| WHAT TO PRODUCE |
Every line of the records that contains the string "weight" counts once; give the total and nothing else.

━━━━━ LISTED RECORDS ━━━━━

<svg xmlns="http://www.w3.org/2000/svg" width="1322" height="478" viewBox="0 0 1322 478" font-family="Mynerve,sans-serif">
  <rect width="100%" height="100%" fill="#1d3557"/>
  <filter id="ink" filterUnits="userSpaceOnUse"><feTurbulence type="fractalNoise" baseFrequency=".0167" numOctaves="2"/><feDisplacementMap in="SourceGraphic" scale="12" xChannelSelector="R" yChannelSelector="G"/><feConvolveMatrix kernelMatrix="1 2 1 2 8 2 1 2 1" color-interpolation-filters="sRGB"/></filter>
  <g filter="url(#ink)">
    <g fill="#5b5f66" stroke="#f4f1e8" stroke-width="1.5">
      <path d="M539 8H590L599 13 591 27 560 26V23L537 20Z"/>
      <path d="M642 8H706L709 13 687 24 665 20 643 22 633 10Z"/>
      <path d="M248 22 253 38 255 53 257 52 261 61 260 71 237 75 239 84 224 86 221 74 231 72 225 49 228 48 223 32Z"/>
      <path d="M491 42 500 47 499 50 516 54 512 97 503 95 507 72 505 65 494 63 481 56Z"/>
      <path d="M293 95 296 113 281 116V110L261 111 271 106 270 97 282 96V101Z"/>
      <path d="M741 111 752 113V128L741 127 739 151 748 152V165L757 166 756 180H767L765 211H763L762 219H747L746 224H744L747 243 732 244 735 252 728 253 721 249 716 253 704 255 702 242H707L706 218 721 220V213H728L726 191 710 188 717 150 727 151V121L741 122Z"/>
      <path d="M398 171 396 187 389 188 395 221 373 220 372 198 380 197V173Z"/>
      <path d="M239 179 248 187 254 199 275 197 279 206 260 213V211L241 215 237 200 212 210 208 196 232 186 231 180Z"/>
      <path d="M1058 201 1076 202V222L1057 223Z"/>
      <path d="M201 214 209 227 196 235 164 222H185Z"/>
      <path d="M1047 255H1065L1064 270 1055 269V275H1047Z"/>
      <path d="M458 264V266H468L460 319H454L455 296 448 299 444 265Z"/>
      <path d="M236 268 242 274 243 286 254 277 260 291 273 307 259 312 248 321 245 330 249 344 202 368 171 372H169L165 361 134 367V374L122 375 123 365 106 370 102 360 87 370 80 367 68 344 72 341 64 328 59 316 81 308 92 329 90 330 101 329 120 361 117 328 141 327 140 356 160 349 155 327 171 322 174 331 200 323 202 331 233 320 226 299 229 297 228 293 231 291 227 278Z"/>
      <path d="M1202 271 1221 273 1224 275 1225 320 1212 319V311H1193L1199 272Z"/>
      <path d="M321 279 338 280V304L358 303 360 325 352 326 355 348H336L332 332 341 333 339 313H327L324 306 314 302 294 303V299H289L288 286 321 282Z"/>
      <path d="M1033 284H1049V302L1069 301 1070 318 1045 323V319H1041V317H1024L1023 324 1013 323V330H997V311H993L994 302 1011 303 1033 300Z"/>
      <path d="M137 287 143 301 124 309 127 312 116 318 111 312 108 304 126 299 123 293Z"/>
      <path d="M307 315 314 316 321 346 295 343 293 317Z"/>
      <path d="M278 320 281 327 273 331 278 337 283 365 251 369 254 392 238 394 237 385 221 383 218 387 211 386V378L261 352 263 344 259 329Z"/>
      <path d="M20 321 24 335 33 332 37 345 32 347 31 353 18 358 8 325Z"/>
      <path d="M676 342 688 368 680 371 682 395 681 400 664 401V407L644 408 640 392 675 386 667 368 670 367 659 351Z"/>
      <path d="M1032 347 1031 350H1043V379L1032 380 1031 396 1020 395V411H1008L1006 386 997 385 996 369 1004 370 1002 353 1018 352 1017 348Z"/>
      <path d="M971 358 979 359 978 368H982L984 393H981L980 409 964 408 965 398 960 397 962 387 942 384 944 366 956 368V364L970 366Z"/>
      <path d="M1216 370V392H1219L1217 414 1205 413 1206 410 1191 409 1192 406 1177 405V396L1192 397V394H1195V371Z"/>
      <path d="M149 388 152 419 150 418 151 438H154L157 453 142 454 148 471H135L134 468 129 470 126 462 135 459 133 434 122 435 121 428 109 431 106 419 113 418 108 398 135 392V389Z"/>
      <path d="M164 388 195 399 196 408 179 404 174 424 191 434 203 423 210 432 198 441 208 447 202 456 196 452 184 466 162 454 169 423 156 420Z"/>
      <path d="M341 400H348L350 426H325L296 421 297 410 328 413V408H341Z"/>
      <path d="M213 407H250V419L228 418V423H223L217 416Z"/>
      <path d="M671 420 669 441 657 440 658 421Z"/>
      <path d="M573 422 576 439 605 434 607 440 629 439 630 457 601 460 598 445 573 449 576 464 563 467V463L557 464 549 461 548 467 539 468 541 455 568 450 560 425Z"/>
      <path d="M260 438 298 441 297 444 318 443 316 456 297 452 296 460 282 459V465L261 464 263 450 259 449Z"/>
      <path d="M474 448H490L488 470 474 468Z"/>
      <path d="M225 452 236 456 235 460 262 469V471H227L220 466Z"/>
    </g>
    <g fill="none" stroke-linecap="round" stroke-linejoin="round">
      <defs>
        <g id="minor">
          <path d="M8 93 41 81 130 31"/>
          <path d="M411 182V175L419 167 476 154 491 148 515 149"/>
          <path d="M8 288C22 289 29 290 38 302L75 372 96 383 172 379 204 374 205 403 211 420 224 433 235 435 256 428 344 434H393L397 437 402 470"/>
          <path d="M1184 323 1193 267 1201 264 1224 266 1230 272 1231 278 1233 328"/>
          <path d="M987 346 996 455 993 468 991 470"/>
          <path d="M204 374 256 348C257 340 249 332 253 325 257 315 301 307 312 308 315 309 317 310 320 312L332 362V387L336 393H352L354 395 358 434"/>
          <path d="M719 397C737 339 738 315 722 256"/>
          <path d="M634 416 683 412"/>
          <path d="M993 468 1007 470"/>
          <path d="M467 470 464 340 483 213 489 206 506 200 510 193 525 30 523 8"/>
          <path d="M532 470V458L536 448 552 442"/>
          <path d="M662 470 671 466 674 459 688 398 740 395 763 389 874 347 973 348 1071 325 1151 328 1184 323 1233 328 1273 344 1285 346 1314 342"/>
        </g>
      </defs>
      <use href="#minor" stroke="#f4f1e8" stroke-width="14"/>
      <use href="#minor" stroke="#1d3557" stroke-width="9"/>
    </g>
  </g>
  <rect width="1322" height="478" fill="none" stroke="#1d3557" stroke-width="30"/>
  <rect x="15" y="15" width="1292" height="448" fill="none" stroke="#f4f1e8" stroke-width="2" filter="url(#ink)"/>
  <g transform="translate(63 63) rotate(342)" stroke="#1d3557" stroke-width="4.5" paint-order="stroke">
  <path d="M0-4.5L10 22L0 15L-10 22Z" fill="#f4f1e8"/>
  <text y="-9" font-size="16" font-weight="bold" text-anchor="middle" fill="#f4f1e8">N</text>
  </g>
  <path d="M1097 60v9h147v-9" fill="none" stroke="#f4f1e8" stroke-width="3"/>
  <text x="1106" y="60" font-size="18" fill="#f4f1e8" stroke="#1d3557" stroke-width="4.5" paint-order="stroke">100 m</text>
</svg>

━━━━━
━━━━━ LISTED RECORDS ━━━━━

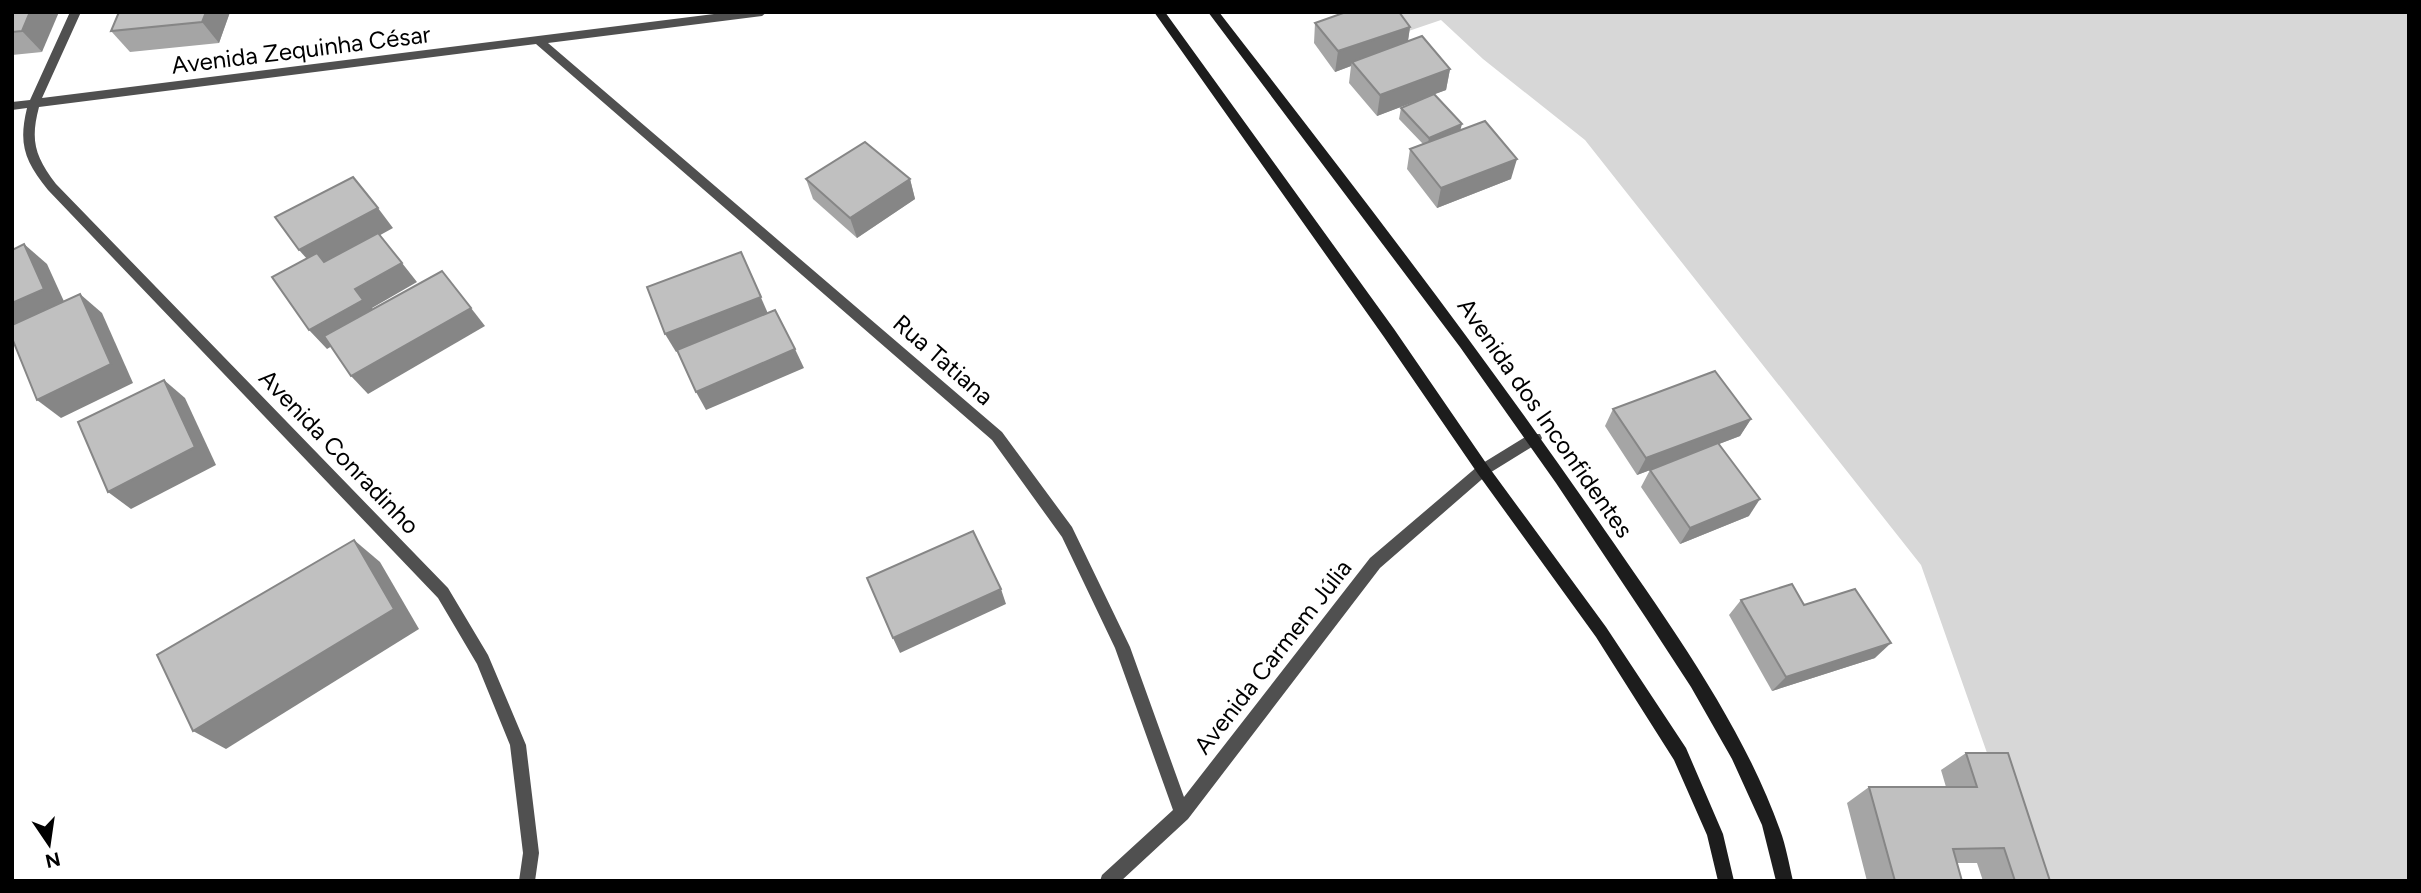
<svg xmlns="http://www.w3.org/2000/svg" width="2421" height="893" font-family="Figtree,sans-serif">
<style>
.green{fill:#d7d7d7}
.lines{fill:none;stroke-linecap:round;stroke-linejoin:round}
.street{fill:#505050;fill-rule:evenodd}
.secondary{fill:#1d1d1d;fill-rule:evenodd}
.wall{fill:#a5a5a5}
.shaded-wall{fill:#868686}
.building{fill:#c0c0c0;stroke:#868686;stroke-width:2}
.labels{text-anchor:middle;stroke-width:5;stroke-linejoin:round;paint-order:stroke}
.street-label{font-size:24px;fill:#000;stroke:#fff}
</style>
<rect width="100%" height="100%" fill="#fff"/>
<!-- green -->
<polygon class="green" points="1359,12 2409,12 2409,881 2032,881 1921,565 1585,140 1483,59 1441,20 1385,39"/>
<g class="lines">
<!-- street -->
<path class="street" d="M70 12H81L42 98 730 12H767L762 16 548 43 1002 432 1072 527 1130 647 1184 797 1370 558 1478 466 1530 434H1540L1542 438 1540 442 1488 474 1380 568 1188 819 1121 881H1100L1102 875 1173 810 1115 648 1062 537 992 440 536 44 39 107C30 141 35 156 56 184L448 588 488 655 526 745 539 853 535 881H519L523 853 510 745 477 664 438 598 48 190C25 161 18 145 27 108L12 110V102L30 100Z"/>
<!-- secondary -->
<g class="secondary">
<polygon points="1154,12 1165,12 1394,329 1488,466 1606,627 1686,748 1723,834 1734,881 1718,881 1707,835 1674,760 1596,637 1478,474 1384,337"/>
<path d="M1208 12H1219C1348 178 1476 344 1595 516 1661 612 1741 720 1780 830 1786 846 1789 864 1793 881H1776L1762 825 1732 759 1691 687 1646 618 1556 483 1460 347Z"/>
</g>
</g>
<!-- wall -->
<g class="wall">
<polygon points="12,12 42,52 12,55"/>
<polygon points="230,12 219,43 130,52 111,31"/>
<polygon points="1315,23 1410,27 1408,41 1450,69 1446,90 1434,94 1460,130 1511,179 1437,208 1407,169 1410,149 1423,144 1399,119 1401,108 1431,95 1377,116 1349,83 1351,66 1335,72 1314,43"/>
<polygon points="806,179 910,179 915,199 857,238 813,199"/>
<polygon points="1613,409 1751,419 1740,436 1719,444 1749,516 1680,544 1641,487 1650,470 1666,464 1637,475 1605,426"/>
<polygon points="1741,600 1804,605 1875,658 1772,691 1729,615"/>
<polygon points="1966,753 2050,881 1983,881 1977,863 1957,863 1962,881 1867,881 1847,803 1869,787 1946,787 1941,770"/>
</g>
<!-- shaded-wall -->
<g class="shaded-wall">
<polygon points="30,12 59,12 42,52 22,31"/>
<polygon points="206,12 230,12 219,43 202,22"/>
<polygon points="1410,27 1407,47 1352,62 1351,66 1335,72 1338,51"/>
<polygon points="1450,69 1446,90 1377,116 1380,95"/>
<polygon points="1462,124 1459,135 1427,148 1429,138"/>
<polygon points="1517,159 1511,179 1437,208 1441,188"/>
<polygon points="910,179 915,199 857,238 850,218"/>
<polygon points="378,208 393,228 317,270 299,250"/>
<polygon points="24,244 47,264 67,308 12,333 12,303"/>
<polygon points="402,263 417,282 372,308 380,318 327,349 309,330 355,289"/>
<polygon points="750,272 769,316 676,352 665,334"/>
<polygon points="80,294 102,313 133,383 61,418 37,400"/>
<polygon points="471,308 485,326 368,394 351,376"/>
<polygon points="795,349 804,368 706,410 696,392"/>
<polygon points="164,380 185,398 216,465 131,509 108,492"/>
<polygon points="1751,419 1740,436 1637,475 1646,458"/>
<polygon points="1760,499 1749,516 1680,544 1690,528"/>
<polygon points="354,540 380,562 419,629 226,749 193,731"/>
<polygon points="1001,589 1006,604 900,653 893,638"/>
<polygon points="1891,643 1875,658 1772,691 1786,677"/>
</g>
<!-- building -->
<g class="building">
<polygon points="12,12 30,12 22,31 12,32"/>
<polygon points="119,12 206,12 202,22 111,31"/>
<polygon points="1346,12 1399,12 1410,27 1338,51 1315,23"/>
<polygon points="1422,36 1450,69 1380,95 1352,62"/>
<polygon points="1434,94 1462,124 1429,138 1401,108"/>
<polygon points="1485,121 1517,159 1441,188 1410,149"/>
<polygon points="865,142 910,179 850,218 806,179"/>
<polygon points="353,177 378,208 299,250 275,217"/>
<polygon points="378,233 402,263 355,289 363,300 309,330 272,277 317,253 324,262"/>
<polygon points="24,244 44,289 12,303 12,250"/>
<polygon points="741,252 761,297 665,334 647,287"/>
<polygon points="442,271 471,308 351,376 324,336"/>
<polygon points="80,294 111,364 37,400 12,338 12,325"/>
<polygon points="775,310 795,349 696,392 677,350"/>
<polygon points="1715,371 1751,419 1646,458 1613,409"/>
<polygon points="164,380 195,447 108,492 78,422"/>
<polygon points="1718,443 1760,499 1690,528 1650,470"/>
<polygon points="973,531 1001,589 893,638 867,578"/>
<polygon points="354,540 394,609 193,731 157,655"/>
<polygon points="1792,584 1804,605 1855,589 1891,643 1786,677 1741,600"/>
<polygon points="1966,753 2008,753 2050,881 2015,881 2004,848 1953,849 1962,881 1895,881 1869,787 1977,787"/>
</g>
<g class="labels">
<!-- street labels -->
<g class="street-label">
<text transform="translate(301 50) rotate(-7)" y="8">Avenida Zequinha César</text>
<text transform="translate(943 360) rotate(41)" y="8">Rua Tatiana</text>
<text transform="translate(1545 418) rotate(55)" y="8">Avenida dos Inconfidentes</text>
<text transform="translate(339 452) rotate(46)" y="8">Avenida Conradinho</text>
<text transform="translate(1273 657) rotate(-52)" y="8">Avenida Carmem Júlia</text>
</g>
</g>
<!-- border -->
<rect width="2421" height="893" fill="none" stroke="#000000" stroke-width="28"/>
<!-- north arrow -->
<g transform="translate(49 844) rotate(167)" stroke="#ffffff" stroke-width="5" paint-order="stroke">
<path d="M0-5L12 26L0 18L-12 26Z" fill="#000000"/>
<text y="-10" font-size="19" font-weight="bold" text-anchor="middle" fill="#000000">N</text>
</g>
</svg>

━━━━━

| EXERCISE OUTPUT |
2